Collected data

--- START ---

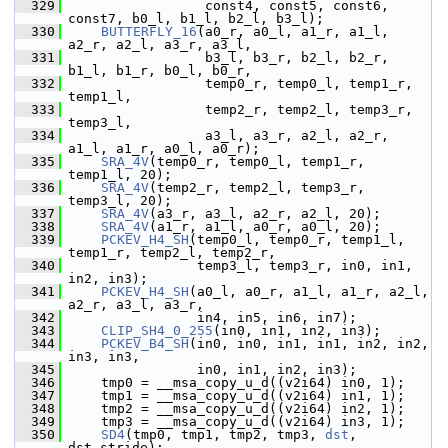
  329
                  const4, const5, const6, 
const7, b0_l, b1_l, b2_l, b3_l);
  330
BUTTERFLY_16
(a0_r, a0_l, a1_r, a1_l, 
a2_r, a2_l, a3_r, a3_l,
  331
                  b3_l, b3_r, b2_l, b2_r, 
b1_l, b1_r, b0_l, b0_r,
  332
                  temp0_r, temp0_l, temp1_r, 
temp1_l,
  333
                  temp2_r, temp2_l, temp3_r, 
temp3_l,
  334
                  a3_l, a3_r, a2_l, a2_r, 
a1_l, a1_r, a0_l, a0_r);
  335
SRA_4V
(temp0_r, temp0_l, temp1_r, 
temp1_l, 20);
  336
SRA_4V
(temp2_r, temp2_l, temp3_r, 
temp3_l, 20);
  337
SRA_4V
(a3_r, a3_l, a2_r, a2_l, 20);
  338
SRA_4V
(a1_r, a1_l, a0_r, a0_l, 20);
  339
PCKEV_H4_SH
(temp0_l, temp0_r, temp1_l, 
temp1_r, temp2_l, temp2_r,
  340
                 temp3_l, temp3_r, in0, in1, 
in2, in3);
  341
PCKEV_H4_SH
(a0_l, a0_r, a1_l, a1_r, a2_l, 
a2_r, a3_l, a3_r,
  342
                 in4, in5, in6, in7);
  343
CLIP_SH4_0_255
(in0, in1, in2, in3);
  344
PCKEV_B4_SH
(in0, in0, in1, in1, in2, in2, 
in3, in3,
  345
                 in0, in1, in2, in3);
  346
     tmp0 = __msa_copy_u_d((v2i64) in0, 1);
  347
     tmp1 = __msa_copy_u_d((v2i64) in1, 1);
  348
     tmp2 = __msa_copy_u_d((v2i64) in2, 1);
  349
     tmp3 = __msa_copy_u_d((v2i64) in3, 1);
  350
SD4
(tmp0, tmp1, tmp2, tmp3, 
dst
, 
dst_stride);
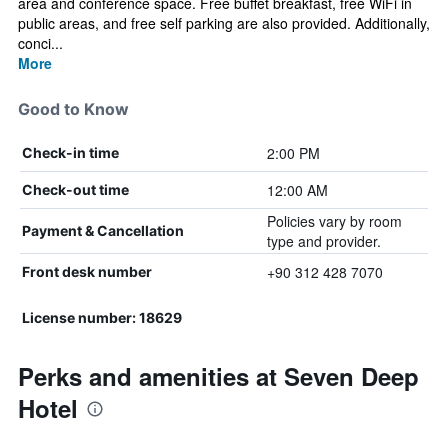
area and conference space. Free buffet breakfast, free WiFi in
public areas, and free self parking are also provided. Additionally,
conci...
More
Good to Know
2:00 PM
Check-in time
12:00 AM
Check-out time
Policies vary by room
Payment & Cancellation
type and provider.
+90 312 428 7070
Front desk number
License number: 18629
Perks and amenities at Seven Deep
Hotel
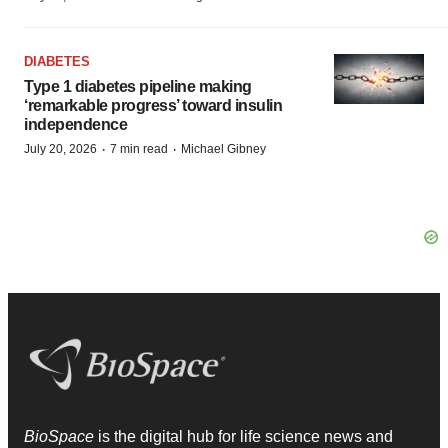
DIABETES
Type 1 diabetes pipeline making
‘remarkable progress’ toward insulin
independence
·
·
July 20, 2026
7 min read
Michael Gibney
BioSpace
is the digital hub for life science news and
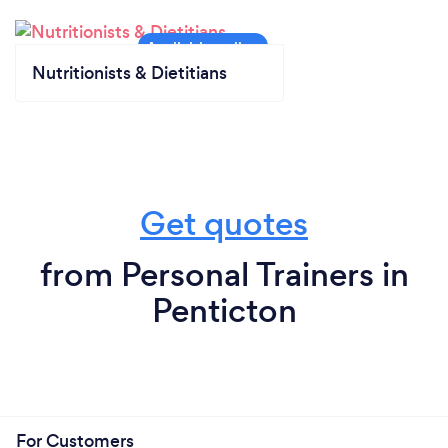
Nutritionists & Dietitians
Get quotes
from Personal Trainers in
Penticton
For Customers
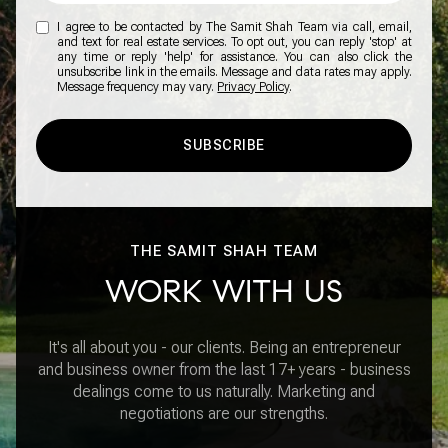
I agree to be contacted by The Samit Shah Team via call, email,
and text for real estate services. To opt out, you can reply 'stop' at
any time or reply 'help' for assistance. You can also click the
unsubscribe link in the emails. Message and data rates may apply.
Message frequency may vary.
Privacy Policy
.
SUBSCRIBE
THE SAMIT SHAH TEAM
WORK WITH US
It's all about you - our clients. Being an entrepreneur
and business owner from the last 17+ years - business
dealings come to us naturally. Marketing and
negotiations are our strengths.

--- END ---

- _Description of the task_: Whenever a line of the records holds the string "reply", pick it out and copy it.

- _Answer area_:
and text for real estate services. To opt out, you can reply 'stop' at
any time or reply 'help' for assistance. You can also click the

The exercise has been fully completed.